# Tesla cant supply repair parts



## lawnmore (Jun 29, 2019)

View this as an FYI. Our 2022 model Y was delivered on April 7th. On May 31st it was rearended to the tune of $31,640.44. It has been in a *Tesla authorized* repair facility here in California ever since waiting for parts. OVER 50 days with no repair date in sight. 
A word to the wise, Be sure you have rental car insurance if you are unlucky you may surely need it.
I have no reason to believe we are being singled out in this matter. Its profoundly disappointing that while Tesla is cranking out $$$ new cars world wide they are unable to respect the needs of the owners who are in our situation. 
Your thoughts are welcome----


----------



## lawnmore (Jun 29, 2019)

garsh said:


> As a Tesla owner, it might be worth considering upgrading your car insurance to include an extended term rental to cover these situations.


Well intended but completely misses the point


----------



## lawnmore (Jun 29, 2019)

SadTeslaOwner said:


> This is happening with us, here in California, USA. Our 2018 Model X is being repaired, but one small part (wire harness) is missing. It's been 254 days since the accident (no-fault) and we cannot get help from anyone at Tesla. Worst experience ever! The accident was caused by defective Continental tire, and noo one at Tesla seems to care.


Have you sought legal remidies?


----------



## lawnmore (Jun 29, 2019)

cparthur said:


> How did you get on with this in the end? My M3 was just t-boned and will need extensive repairs - I'm just wondering how long the repair is likely to take...


Not to be a smaty guy but in my experience I would suggest you not hold your breath. It all boils down to $$$$$$$$


----------



## lawnmore (Jun 29, 2019)

garsh said:


> @arnis , Tesla has since replied to this story. It sounds like this is a case of the body shop at fault, lying about it, and blaming Tesla for the delay. It will be interesting to see how this all works out.
> 
> Tesla says it's 'actively working to improve service' in body shop network, eliminating low performers
> _Based on its investigation, the company determined that the shop "did not address this vehicle in a timely manner or in accordance with Tesla standards." They claim that the shop had a backlog and simply couldn't perform the repairs on Niu's cars so they didn't order all the replacement parts at once and instead, they placed the blame on Tesla._​​_The company says that they have 8 separate orders for Niu's Model S placed between August 2016 and February 2017._​
> ...


March 2017 to August 2022 nothing has changed.
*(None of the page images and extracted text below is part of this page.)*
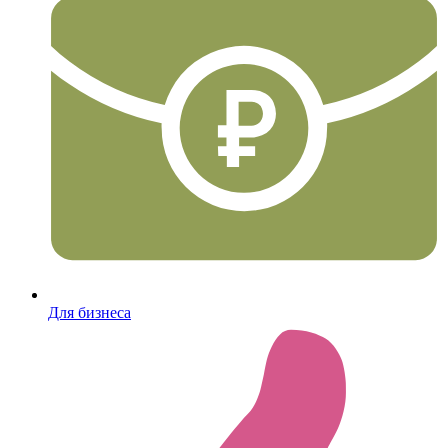
Для бизнеса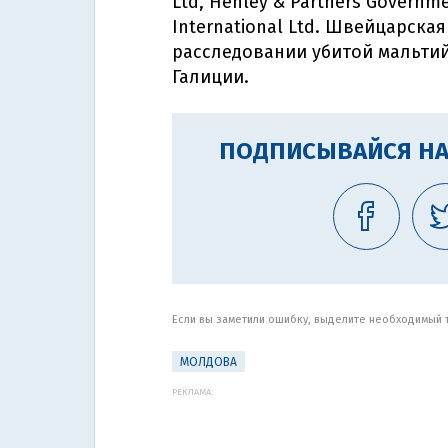
Ltd, Henley & Partners Governme
International Ltd. Швейцарска
расследовании убитой мальти
Галиции.
ПОДПИСЫВАЙСЯ НА
Если вы заметили ошибку, выделите необходимый те
МОЛДОВА
РЕКЛАМА: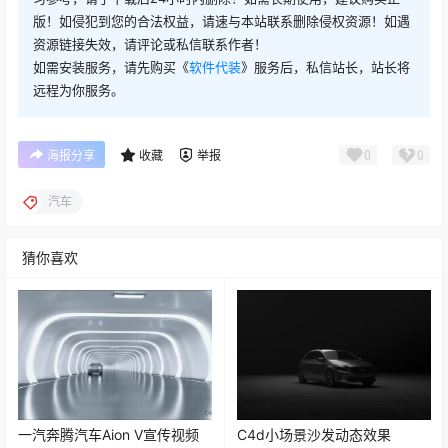
版！如侵犯到您的合法权益，请速与本站联系删除侵权资源！如遇
资源链接失效，请评论或私信联系作者！
如需安装服务，请先购买《
软件代装
》服务后，私信站长，站长将
远程为你服务。
0
0
海报分享
收藏
举报
汽车
猜你喜欢
一汽奔腾汽车Aion V宣传视频
C4d小场景沙发动态效果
My MY been waiting 50+ days for parys. Ya think its $$$$$ related? why stock parts for repairs when you can put them in new cars?????


----------



## Klaus-rf (Mar 6, 2019)

lawnmore said:


> A word to the wise, Be sure you have rental car insurance if you are unlucky you may surely need it.
> I have no reason to believe we are being singled out in this matter. Its profoundly disappointing that while Tesla is cranking out $$$ new cars world wide they are unable to respect the needs of the owners who are in our situation.
> Your thoughts are welcome----


 This is exactly why I say Tesla is NOT a car company. They are a technology and innovation company that just happens to sell their tech in the shape of a car.

A real car company has a Parts Department (Tesla has none) and can get any/all parts to completely make a car from scratch. Tesla doesn't have a customer supply chain. I tried to order some spare bolts and parts for my M3 for an upcoming project and it took over 70 phone calls (where no one and any idea how to just order parts - all the national number, call the service center, go visit your service center, ...), 50 emails and 9 months. They'd sell me a new car, a "previously-owned" in stock car, extremely expensive wheels but no parts.

Sad.


----------



## iChris93 (Feb 3, 2017)

lawnmore said:


> Have you sought legal remidies?


The user you responded to has not been active in 6 months.


----------



## iChris93 (Feb 3, 2017)

lawnmore said:


> Well intended but completely misses the point


You literally suggest the same thing in your own thread 


lawnmore said:


> A word to the wise, Be sure you have rental car insurance if you are unlucky you may surely need it.


----------



## JasonF (Oct 26, 2018)

If the insurance company is paying for a rental, they might not take much convincing to just total the car and give you a check for a new one just based on the cost of the rental alone. It's a shame that a car has to be totalled simply because parts are unobtainable, but that happens sometimes.


----------



## lawnmore (Jun 29, 2019)

UPDATE Yesterday the body shop flat bedded our repaired Model Y to our home. 7MONTHS and $ 36,700 later we have our Tesla back. Body pannels and paint as good or better than factory. Tires flat spotted and steering wheel off center but thats all fixable. Tesla needs to approve many more authorized repair shops as for now the shops that are out there are overwhelmed with work. May you out there never be subjected to a nightmare like this.


----------